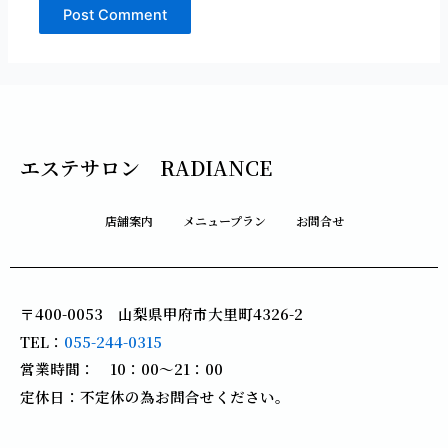
エステサロン RADIANCE
店舗案内
メニュープラン
お問合せ
〒400-0053 山梨県甲府市大里町4326-2
TEL：
055-244-0315
営業時間： 10：00～21：00
定休日：不定休の為お問合せください。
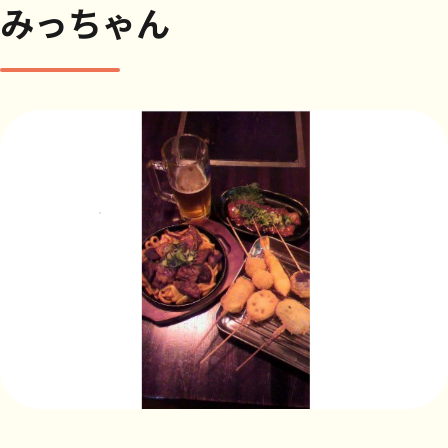
みっちゃん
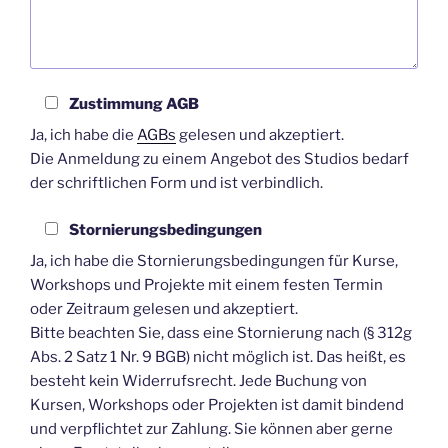
Zustimmung AGB
Ja, ich habe die
AGBs
gelesen und akzeptiert.
Die Anmeldung zu einem Angebot des Studios bedarf
der schriftlichen Form und ist verbindlich.
Stornierungsbedingungen
Ja, ich habe die Stornierungsbedingungen für Kurse,
Workshops und Projekte mit einem festen Termin
oder Zeitraum gelesen und akzeptiert.
Bitte beachten Sie, dass eine Stornierung nach (§ 312g
Abs. 2 Satz 1 Nr. 9 BGB) nicht möglich ist. Das heißt, es
besteht kein Widerrufsrecht. Jede Buchung von
Kursen, Workshops oder Projekten ist damit bindend
und verpflichtet zur Zahlung. Sie können aber gerne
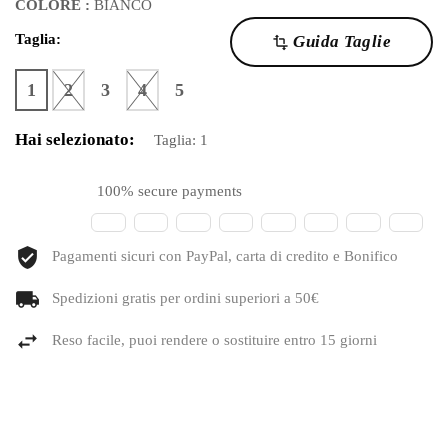
COLORE :
BIANCO
Taglia:
Guida Taglie
transform
1
2
3
4
5
Hai selezionato:
Taglia:
1
100% secure payments
Pagamenti sicuri con PayPal, carta di credito e Bonifico
Spedizioni gratis per ordini superiori a 50€
Reso facile, puoi rendere o sostituire entro 15 giorni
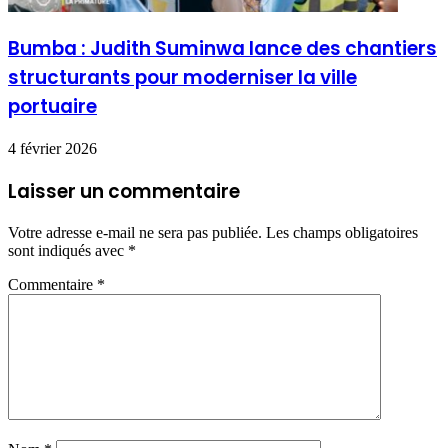
Bumba : Judith Suminwa lance des chantiers
structurants pour moderniser la ville
portuaire
4 février 2026
Laisser un commentaire
Votre adresse e-mail ne sera pas publiée.
Les champs obligatoires
sont indiqués avec
*
Commentaire
*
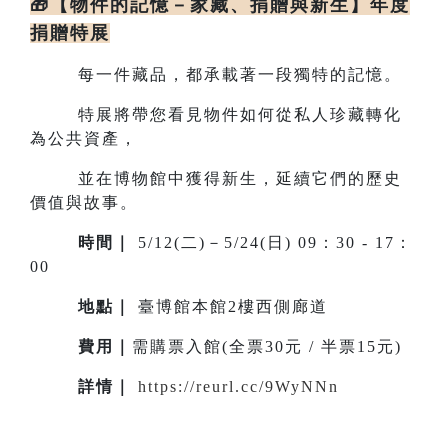
🎁【物件的記憶－家藏、捐贈與新生】年度
捐贈特展
每一件藏品，都承載著一段獨特的記憶。
特展將帶您看見物件如何從私人珍藏轉化
為公共資產，
並在博物館中獲得新生，延續它們的歷史
價值與故事。
時間｜
5/12(二)－5/24(日) 09：30 - 17：
00
地點
｜
臺博館本館2樓西側廊道
費用｜
需購票入館(全票30元 / 半票15元)
詳情
｜
https://reurl.cc/9WyNNn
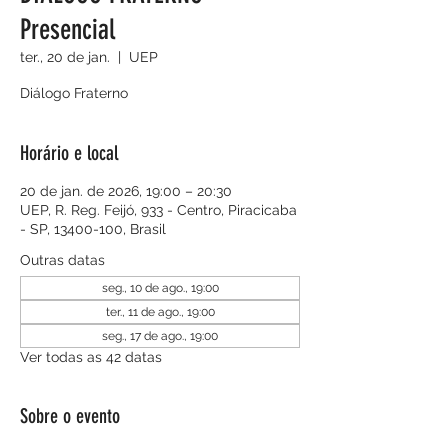
Presencial
ter., 20 de jan.
  |  
UEP
Diálogo Fraterno
Horário e local
20 de jan. de 2026, 19:00 – 20:30
UEP, R. Reg. Feijó, 933 - Centro, Piracicaba
- SP, 13400-100, Brasil
Outras datas
seg., 10 de ago., 19:00
ter., 11 de ago., 19:00
seg., 17 de ago., 19:00
Ver todas as 42 datas
Sobre o evento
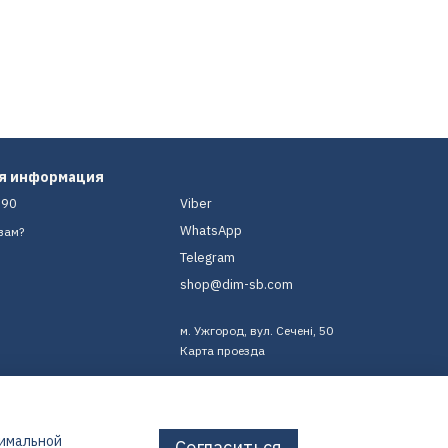
ая информация
-90
Viber
WhatsApp
вам?
Telegram
shop@dim-sb.com
м. Ужгород, вул. Сечені, 50
Карта проезда
тимальной
Согласиться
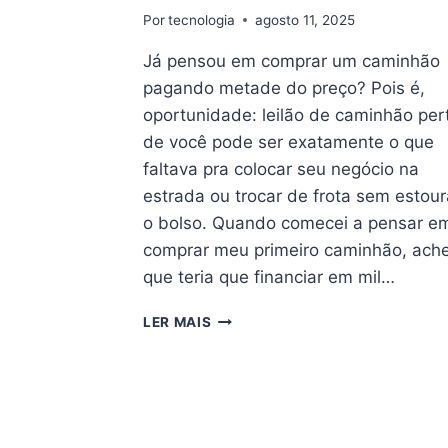
Por
tecnologia
agosto 11, 2025
Já pensou em comprar um caminhão
pagando metade do preço? Pois é,
oportunidade: leilão de caminhão per
de você pode ser exatamente o que
faltava pra colocar seu negócio na
estrada ou trocar de frota sem estour
o bolso. Quando comecei a pensar e
comprar meu primeiro caminhão, ache
que teria que financiar em mil…
OPORTUNIDADE:
LER MAIS
LEILÃO
DE
CAMINHÃO
PERTO
DE
VOCÊ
■ ■ ■ ■
Your task: Your copy of the entries above must be exact and must not include pictures.

Answer space:
エステサロン RADIANCE
店舗案内
メニュープラン
お問合せ
〒400-0053 山梨県甲府市大里町4326-2
TEL：
055-244-0315
営業時間： 10：00～21：00
定休日：不定休の為お問合せください。
みっちゃん
Zustimmung AGB
Ja, ich habe die
AGBs
gelesen und akzeptiert.
Die Anmeldung zu einem Angebot des Studios bedarf
der schriftlichen Form und ist verbindlich.
Stornierungsbedingungen
Ja, ich habe die Stornierungsbedingungen für Kurse,
Workshops und Projekte mit einem festen Termin
oder Zeitraum gelesen und akzeptiert.
Bitte beachten Sie, dass eine Stornierung nach (§ 312g
Abs. 2 Satz 1 Nr. 9 BGB) nicht möglich ist. Das heißt, es
besteht kein Widerrufsrecht. Jede Buchung von
Kursen, Workshops oder Projekten ist damit bindend
und verpflichtet zur Zahlung. Sie können aber gerne
COLORE :
BIANCO
Taglia:
Guida Taglie
transform
1
2
3
4
5
Hai selezionato:
Taglia:
1
100% secure payments
Pagamenti sicuri con PayPal, carta di credito e Bonifico
Spedizioni gratis per ordini superiori a 50€
Reso facile, puoi rendere o sostituire entro 15 giorni
Bumba : Judith Suminwa lance des chantiers
structurants pour moderniser la ville
portuaire
4 février 2026
Laisser un commentaire
Votre adresse e-mail ne sera pas publiée.
Les champs obligatoires
sont indiqués avec
*
Commentaire
*
🎁【物件的記憶－家藏、捐贈與新生】年度
捐贈特展
每一件藏品，都承載著一段獨特的記憶。
特展將帶您看見物件如何從私人珍藏轉化
為公共資產，
並在博物館中獲得新生，延續它們的歷史
價值與故事。
時間｜
5/12(二)－5/24(日) 09：30 - 17：
00
地點
｜
臺博館本館2樓西側廊道
費用｜
需購票入館(全票30元 / 半票15元)
詳情
｜
https://reurl.cc/9WyNNn
Presencial
ter., 20 de jan.
  |  
UEP
Diálogo Fraterno
Horário e local
20 de jan. de 2026, 19:00 – 20:30
UEP, R. Reg. Feijó, 933 - Centro, Piracicaba
- SP, 13400-100, Brasil
Outras datas
seg., 10 de ago., 19:00
ter., 11 de ago., 19:00
seg., 17 de ago., 19:00
Ver todas as 42 datas
Sobre o evento
ая информация
-90
Viber
WhatsApp
вам?
Telegram
shop@dim-sb.com
м. Ужгород, вул. Сечені, 50
Карта проезда
тимальной
Согласиться
Por
tecnologia
agosto 11, 2025
Já pensou em comprar um caminhão
pagando metade do preço? Pois é,
oportunidade: leilão de caminhão per
de você pode ser exatamente o que
faltava pra colocar seu negócio na
estrada ou trocar de frota sem estour
o bolso. Quando comecei a pensar e
comprar meu primeiro caminhão, ache
que teria que financiar em mil…
OPORTUNIDADE:
LER MAIS
LEILÃO
DE
CAMINHÃO
PERTO
DE
VOCÊ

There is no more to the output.